REQUIRED WORK ->
a) In the essay on Wordsworth's The Convict, give everything from "It seems that" down to "controlled by it)." again, switching "penal system" to "prison system".
b) According to the essay on Wordsworth's The Convict, why does the line about joy ringing loud through the meadow and wood contain sensory irony?
c) Extend the essay on Wordsworth's The Convict with the passage that comes after its final sentence.

TEXT UNDER STUDY ->
━━━━━━━━━━
A key theme within The Convict is that of nature, and Wordsworth contrasts this greatly with the idea of imprisonment to air certain views on the penal system. Nature’s beauty and glorious power is emphasised; “The glory of evening” highlights the difference between the joy of the free world and that of the convict. Further, there is sensory irony in “the joy that precedes the calm season of rest/Rang loud through the meadow and wood”, as joy is an internal emotion but it is described as tangible by the senses.

This praise of nature is necessary for its stark contrasts later with the life of the conflict, for example as Wordsworth sympathises with the harsh reality of punishment within the country’s infrastructure: a convict simply cannot enjoy such natural pleasures. In the third stanza the reader becomes more aware of Wordsworth’s opinion of the imprisonment as he describes the cell with increasing hostility. The “thick-ribbed walls that o’ershadow the gate” together with the “glimmering grate” gives the reader a sense of the lack of light within the cell.

Both natural light and intellectual light (appreciation of nature) could be implied here. Furthermore the short, broken sentences implying a sad sense of slow rejection contrast with the languid flowing sentences of the first stanza. The description of the convict himself accentuates Wordsworth’s antagonistic feelings about the system of punishment. The almost oxymoronic1 phrase “With stedfast dejection his eyes are intent/ On the fetters that link him to death” shows the prisoner’s determined, elective sadness.

The foot-shackles could be metaphorical as well as literal – in addition to being physically bound he cannot walk happily as a free man. Wordsworth goes on to say that just as nature cannot survive without the nourishment of water, so too the convict’s “life-blood is dried”; he may as well be dead, without freedom there is no real life. Moreover the poet imagines terrible images of the captive’s suffering (“My fancy has pierced to his heart, and pourtrays/More terrible images there”).

It seems that Wordsworth empathises with his situation, and as a result despises the penal system for causing such suffering. The following stanza describing the King’s arrival at the prison cell has an abundance of literal interpretations, fully pregnant with meaning. His “dark synod” reinforces the idea that it is nature’s light that is true goodness (rather than physical comforts), and the reference to dark may also mean evil and sinister (revealing the poet’s enmity towards the governing power, and therefore the penal system which is controlled by it).
━━━━━━━━━━
DATA LISTING ->

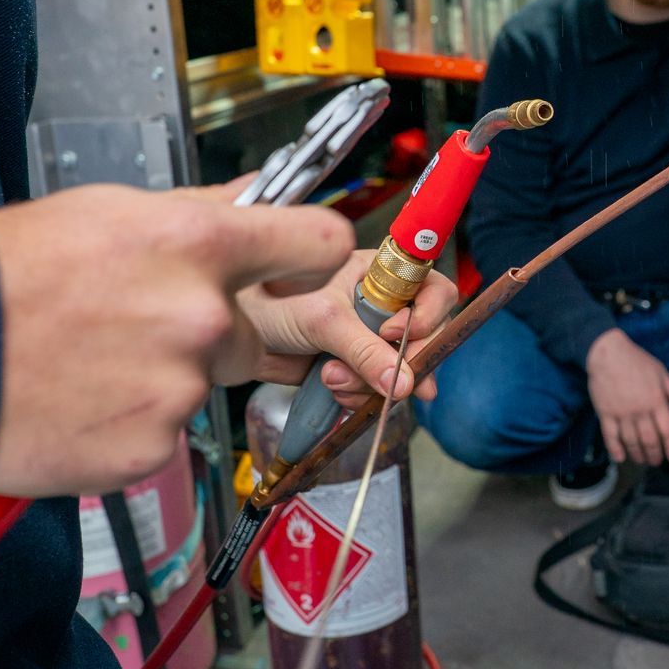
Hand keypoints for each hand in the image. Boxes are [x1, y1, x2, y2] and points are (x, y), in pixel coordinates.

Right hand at [0, 183, 354, 496]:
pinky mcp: (152, 449)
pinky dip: (128, 422)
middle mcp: (201, 318)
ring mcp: (179, 390)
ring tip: (87, 362)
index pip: (315, 244)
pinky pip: (163, 433)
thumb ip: (195, 213)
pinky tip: (79, 399)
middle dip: (208, 332)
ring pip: (199, 384)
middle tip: (132, 326)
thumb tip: (256, 198)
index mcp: (196, 245)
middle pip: (251, 331)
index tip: (302, 266)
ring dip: (159, 379)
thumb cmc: (2, 277)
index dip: (311, 256)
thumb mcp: (104, 212)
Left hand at [242, 249, 458, 409]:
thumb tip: (403, 382)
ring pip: (399, 370)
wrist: (237, 333)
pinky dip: (358, 396)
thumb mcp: (323, 321)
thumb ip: (365, 351)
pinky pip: (376, 388)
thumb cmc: (269, 301)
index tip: (399, 336)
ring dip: (369, 384)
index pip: (432, 290)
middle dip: (398, 362)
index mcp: (379, 273)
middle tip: (379, 375)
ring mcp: (368, 337)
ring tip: (332, 378)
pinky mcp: (354, 365)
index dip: (428, 315)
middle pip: (424, 337)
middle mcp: (381, 304)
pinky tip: (331, 389)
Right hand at [585, 329, 668, 465]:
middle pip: (650, 440)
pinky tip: (620, 457)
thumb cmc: (636, 360)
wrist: (607, 353)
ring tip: (641, 460)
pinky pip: (610, 436)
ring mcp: (622, 414)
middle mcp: (640, 411)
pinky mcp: (605, 413)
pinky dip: (615, 449)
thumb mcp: (661, 372)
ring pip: (631, 441)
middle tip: (656, 462)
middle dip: (655, 454)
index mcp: (656, 401)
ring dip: (637, 454)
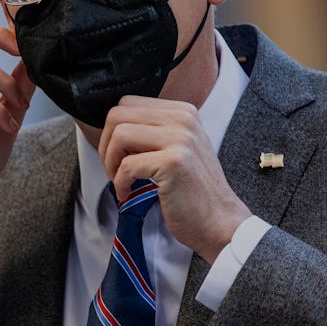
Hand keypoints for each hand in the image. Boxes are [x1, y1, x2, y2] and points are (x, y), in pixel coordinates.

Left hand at [98, 97, 251, 263]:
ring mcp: (180, 139)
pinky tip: (127, 194)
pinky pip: (126, 165)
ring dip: (110, 162)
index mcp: (183, 112)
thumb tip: (113, 128)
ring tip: (120, 181)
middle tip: (114, 170)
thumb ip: (154, 131)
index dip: (113, 131)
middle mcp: (183, 119)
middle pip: (118, 115)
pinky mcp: (173, 163)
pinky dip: (119, 183)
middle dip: (106, 145)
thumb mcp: (180, 148)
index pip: (128, 104)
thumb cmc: (193, 191)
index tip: (119, 156)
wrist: (219, 221)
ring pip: (119, 135)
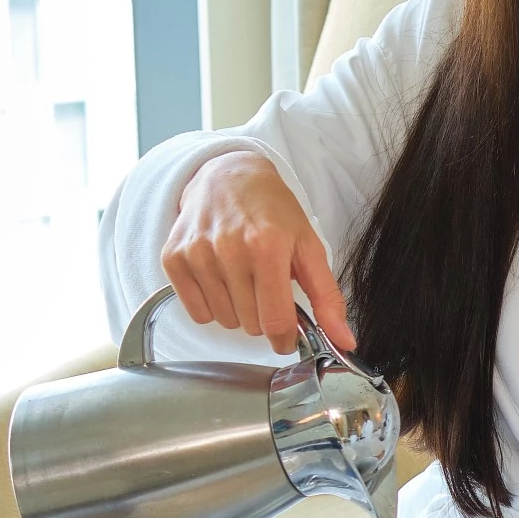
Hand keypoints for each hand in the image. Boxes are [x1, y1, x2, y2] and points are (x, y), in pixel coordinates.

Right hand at [162, 150, 353, 354]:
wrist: (228, 176)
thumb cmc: (272, 212)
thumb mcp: (309, 246)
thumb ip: (327, 297)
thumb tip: (345, 341)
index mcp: (268, 246)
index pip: (275, 321)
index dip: (285, 338)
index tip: (287, 334)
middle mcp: (229, 249)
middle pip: (250, 324)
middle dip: (263, 315)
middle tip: (265, 286)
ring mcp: (198, 253)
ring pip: (224, 320)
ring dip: (238, 309)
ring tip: (243, 278)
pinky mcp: (173, 258)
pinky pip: (197, 313)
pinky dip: (212, 305)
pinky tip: (221, 278)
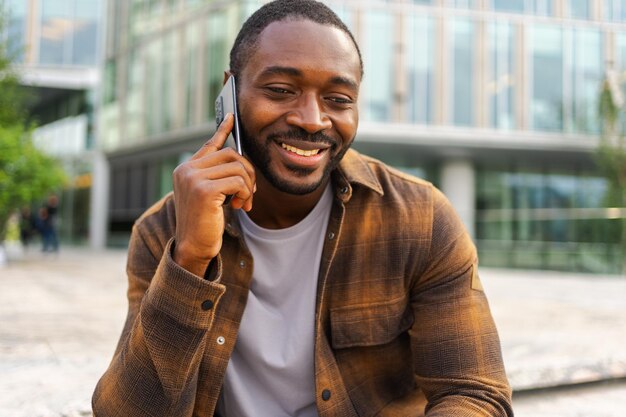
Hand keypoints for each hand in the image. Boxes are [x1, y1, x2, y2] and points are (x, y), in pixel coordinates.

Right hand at [172, 113, 255, 275]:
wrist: (193, 247)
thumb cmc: (205, 223)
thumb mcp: (211, 195)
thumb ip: (219, 177)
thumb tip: (241, 162)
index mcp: (187, 169)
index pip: (210, 144)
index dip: (223, 130)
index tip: (231, 116)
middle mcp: (187, 169)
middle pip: (231, 154)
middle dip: (248, 173)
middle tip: (250, 194)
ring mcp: (193, 178)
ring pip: (238, 168)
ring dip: (248, 187)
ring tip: (243, 203)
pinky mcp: (203, 190)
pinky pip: (238, 182)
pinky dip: (245, 194)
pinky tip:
━━━━━━━━━━
TASK ANSWERS ->
a)
It seems that Wordsworth empathises with his situation, and as a result despises the prison system for causing such suffering. The following stanza describing the King’s arrival at the prison cell has an abundance of literal interpretations, fully pregnant with meaning. His “dark synod” reinforces the idea that it is nature’s light that is true goodness (rather than physical comforts), and the reference to dark may also mean evil and sinister (revealing the poet’s enmity towards the governing power, and therefore the prison system which is controlled by it).

b) Joy is an internal emotion, but the line describes it as something tangible that the senses can perceive.

c)
The alternative to where the King has emerged from is a “blood-reeking field”, connoting carnage and slaughter. These two places (synod and battlefield) reflect the two powers and responsibilities of a monarch: the Church and warfare. However, even with all this power we are told that “the monarch is led”, implying that there is a higher force behind the throne. This may be a criticism by the poet of the penal system in that it can be hard to find someone to blame as the responsibility for punishing the wrongdoers is passed around.

The soft alliteration of “All soothers of sense their soft virtue shall yield” perhaps indicates the King’s material luxury and that he is in fact cushioned from reality. Combining this idea with the bloody slaughter of the battlefield and we are presented with the contemptuous view that in a time where the starving common folk could be convicted for even stealing a loaf of bread, the King’s sins are probably worse, yet he not only walks free but does so within a life of pampered and ignorant luxury. It could even be suggested that it is the monarch himself who is trapped, only it is his power, rather that fetters, that constrict him.

Wordsworth could be illustrating not only that the penal system can be unfair, but also that there is not much difference between the sordid morality of the royal and that of the people at the very bottom of the social hierarchy. Wordsworth continues this motif in the eighth stanza, where he compares the lives of the King with the convict. He explains that the King is also guilty; it is just that he forgets about it amidst his lavish lifestyle (“in oblivion would doze”) and that he ignores his guilty conscience, “And conscience her tortures appease”. His conscience has appeased the desire to torture.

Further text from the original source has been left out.